My misunderstanding grew out of the semantic and syntactic differences between each of the programming languages I learned – knowing that, for example, I couldn’t mix .asp and .php in a webpage how could a system built with .asp communicate with a system built with .php? But humans have built computers and have modelled their own behaviour. An English speaker can communicate with a French speaker despite having different languages – they just need to standardise the messages they exchange into a mutually intelligible format.
Messages exchanged between computers must be structured to obey expected and consistent rules. The same conventions apply to human language and structured text formats:
- messages must have a discernible beginning and end
- constituent parts of messages must be distiguished and defined
- rules must be applied consistently.
It seems incredible to be able to define communication with only three rules but that’s about it – think of something you’d say to somebody in English – you can classify it using just those three rules.

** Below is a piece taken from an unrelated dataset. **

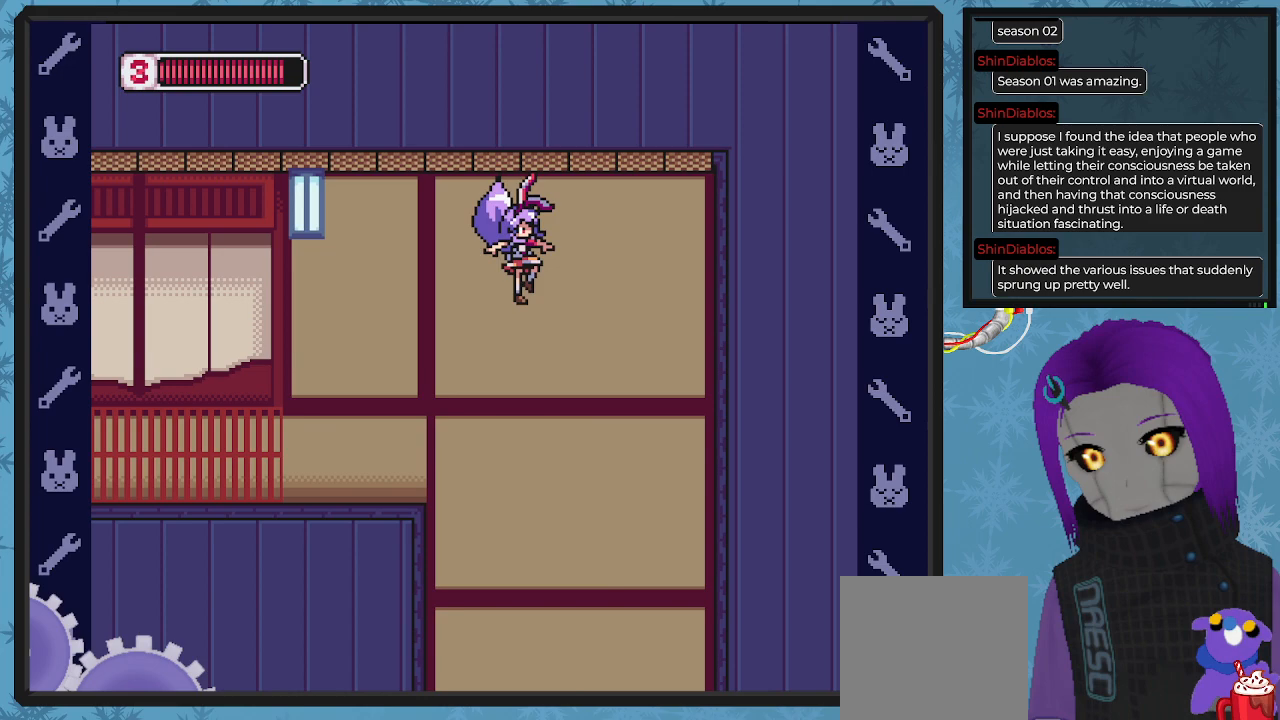
{"buttons": ["DPAD_LEFT"], "left_stick": "center", "events": [[33, "A", "up"], [200, "DPAD_LEFT", "down"]]}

There are a handful of structured text formats in common use:
- Name|Value pairs: the simplest structured data format consists of a sequence of pairs in the format Name=Value, separated by an ampersand. This is the format passed using the GET verb in http. In a URL the start of the message is signified by the ? character and ends at the last character in the message being passed. In other contexts nv pairs are sent as a distinct unit of data that starts with the first character and ends with the last. It is possible to introduce other conventions to introduce more structure: splitting values into additional or multiple values by use of additional delimiters eg:
?name=forename_john|surname_smith would describe a data item name comrpised of two units forename and surname. Largely due to its use in the context of URL requests and the limitations in terms of data length and reserved characters that this imposes, nv pairs are most commonly found transmitting data at a smaller scale and lower complexity. NV pairs are good for sending instructions and identifying items. - Delimited text: CSV, tab delimited text etc this format uses physical position as a sntactic structure and in this respect is far removed from natural, human communication. A delimited text comprises a list of definitions or labels and then a set of values. The individual labels and values are separated by a consistent delimiting character, commonly a comma, and then each complete set of labels or values is separated by another delimiter, most often a newline character:
title,forename,surname,age
mr,john,smith,32
CSV data allows a single level of hierarchy, it describes only a two-dimensional dataset, but it is compact – the semantic definitions are only stated in the initial line. Delimited text is less huamn-readable and imposes a serious restriction on the content by reserving two characters that must not appear except as delimiters – in this way, delimited text structures are prone to structural error due to the simplification of their data definition rules. - XML and JSON are tightly but flexibly structured text formats. Each allows user definition of labels and user imposition of hierarchies of potentially infinite depth. Formal structural rules describe only the formats for signifying the beginning and end of data items and the delimiter between labels and values.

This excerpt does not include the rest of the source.